In any case we can see that the observed difference between cat and dog owners’ mean consumption (+2.5) is quite rare but not completely extreme.
The \(𝑝\)-value¶#
We can calculate the exact proportion of cases in which the difference of means for cat- minus dog-owners exceeds the value we observed in our original sample, 2.5.
# check which values is the null distribution are greater than 4.6 and code as 1/0
# then use the numpy function np.mean() to get the avergae of those ones and zeros (ie he proportion of 1s)
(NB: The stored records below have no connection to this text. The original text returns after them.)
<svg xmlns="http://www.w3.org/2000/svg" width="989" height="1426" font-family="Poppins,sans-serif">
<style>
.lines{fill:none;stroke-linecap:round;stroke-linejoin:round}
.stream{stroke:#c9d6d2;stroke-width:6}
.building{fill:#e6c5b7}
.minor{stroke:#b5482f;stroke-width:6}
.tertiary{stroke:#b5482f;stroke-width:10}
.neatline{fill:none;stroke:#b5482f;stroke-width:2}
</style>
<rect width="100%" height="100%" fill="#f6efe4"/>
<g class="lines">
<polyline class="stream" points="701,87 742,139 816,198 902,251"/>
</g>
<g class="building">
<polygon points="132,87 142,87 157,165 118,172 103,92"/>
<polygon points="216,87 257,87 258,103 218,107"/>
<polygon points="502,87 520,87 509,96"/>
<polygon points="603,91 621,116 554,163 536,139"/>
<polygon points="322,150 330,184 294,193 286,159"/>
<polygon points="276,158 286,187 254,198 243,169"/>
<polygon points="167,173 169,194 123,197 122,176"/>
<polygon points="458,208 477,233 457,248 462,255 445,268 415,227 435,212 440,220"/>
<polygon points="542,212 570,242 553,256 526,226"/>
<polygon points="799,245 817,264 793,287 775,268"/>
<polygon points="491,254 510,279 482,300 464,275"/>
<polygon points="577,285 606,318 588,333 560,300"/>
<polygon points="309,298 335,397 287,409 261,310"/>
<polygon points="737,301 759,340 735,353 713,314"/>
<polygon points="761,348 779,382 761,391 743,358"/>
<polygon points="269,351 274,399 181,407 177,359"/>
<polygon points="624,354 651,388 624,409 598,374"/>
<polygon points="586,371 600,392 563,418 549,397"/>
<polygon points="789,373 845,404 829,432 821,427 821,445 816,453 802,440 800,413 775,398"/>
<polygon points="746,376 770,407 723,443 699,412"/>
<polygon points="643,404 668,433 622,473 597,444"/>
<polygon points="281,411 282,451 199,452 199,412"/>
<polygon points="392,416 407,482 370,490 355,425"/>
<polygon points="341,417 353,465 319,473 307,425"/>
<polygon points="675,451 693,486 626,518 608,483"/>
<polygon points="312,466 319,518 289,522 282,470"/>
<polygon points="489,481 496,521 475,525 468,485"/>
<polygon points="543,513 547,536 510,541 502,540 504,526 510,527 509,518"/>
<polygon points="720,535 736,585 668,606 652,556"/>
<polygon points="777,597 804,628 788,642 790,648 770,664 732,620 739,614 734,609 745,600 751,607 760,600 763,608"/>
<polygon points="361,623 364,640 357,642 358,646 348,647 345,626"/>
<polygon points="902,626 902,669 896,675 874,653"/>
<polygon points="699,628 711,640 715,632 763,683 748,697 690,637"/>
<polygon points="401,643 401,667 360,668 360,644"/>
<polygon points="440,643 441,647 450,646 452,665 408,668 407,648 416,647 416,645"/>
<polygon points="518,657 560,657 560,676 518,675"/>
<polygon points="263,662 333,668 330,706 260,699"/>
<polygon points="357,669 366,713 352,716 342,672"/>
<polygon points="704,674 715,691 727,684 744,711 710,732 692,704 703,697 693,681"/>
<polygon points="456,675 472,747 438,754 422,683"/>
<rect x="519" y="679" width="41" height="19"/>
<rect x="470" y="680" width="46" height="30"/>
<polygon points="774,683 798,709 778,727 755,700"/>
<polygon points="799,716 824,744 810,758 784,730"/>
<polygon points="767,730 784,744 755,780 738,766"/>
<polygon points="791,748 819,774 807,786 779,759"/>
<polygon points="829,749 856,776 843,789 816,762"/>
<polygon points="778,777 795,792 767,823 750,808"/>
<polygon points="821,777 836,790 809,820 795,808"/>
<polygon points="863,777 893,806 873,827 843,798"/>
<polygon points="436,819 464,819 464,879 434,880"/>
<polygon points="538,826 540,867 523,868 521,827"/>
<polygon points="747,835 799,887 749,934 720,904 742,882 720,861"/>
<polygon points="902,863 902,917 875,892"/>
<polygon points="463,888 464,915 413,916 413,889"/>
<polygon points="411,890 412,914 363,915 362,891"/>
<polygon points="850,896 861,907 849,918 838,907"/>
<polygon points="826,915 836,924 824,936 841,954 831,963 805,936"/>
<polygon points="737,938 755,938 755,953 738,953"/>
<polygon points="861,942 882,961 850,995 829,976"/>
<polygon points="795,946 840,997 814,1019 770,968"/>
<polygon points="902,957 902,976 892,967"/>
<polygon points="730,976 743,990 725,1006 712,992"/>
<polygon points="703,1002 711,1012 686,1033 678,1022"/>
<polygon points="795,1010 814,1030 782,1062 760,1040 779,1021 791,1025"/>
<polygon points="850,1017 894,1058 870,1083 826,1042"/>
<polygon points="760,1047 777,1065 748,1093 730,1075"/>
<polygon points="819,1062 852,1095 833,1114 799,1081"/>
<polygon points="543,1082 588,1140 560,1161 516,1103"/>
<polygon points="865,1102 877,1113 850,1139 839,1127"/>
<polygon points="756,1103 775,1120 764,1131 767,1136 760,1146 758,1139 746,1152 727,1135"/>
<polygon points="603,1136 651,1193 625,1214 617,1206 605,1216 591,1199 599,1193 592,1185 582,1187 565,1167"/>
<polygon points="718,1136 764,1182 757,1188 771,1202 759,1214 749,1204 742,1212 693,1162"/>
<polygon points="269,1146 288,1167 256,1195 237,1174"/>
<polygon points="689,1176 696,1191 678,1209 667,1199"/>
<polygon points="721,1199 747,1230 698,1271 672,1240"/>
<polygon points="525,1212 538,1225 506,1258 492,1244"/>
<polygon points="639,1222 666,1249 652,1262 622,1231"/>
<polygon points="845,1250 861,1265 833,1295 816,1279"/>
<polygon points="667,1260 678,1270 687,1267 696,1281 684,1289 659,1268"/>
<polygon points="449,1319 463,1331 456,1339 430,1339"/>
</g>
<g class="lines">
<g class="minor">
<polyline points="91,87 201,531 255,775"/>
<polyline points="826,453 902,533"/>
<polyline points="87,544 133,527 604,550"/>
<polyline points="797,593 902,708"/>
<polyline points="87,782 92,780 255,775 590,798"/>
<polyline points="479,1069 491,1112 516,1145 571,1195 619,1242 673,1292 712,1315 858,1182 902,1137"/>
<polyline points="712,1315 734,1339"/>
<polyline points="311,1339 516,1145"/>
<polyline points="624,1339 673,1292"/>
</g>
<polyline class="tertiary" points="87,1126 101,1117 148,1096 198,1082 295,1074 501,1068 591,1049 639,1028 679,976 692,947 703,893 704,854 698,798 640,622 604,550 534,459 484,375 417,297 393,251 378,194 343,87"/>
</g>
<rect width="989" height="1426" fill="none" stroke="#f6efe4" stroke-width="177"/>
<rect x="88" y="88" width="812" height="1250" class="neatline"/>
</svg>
np.mean(results.null_distribution >= 2.5)
0.0712
This proportion is 0.064 or 6.4%.
This tells us that if we simulate a situation in which pet ownership does not determine the number of times yoghurt is eaten (but preserving some other important features of the dataset like the high skew), there is still almost a 5% chance that we would get an apparent pet-based difference as large as the one we observed in our ‘real’ data.
The probability that the test statistic (in this case, the difference in mean times yoghurt is eaten) would be observed if the null hypothesis were true, is sometimes called the \(𝑝\)-value.
Our permutation test shows that the \(𝑝\)-value associated with the observed difference of means is 0.047 or 4.7%.
The result is considered statistically significant if \(𝑝\) is smaller than some predetermined level, known as \(\alpha\). Usually \(\alpha=0.05\) or \(\alpha=0.01\) is used; this result is not quite significant if \(\alpha=0.05\) but not significant if \(\alpha=0.01\).
1.8.4. Syntax of stats.permutation_test()#
Let’s have a look at the Python code to run the permutation test.
Firstly, we had to give the function stats.permutation_test() our two samples. In this case, the data are in ‘long form’, ie the pet category is defined in one column of the dataset, so cat owners and dog owners are in different rows. We therefore identify our categories useing df.query() with the column we want (Yoghurt) tacked on the end:
(yog.query('Pet == "cat"').Yoghurt, yog.query('Pet == "dog"').Yoghurt)
Secondly, to tell stats.permutation_test() the test statistic we want to get the null distribution of, we had to pass it a function that calculates that test statistic. We created that function, dMeans(), using a function definition, before running the permutation test
Arguments#
When running the permutation test, we have to specify some arguments
n_resamples the number of shuffles to do.
alternative - whether to do a one-tailed test (and in whcih direction: ‘greater’ counts how many shuffles result in test statistic values greater than the one obtained from unshuffled data) or a two tailed test
permutation_type - pairings, samples, or independent. These are for test of correlation, paired data and unpaired data respectively.
Here we are testing for a difference of means in independent (unpaired) samples, so we choose permutation_type='independent' - this randomly shuffles all the datapoints and assignes them randomly to the groups cat/dog.
1.8.5. Recap#
To run a permutation test on unpaired data, we mixed up all the individuals in the sample regardless of category (pet ownership), and randomly split them into two groups. We kept the original group sizes (10 and 8 in this case), as we want to retain the characteristics of the original dataset that one group is larger
For each shuffle we calculated the mean yoghurt consuption for each ‘pet’ group.
Permutation testing in this way gives us a null distribution for the difference of means. Values of difference of means that occur rarely in the null distribution are considered statistically significant.
To run the permutation test with scipy.stats we need the option permutation_type='independent'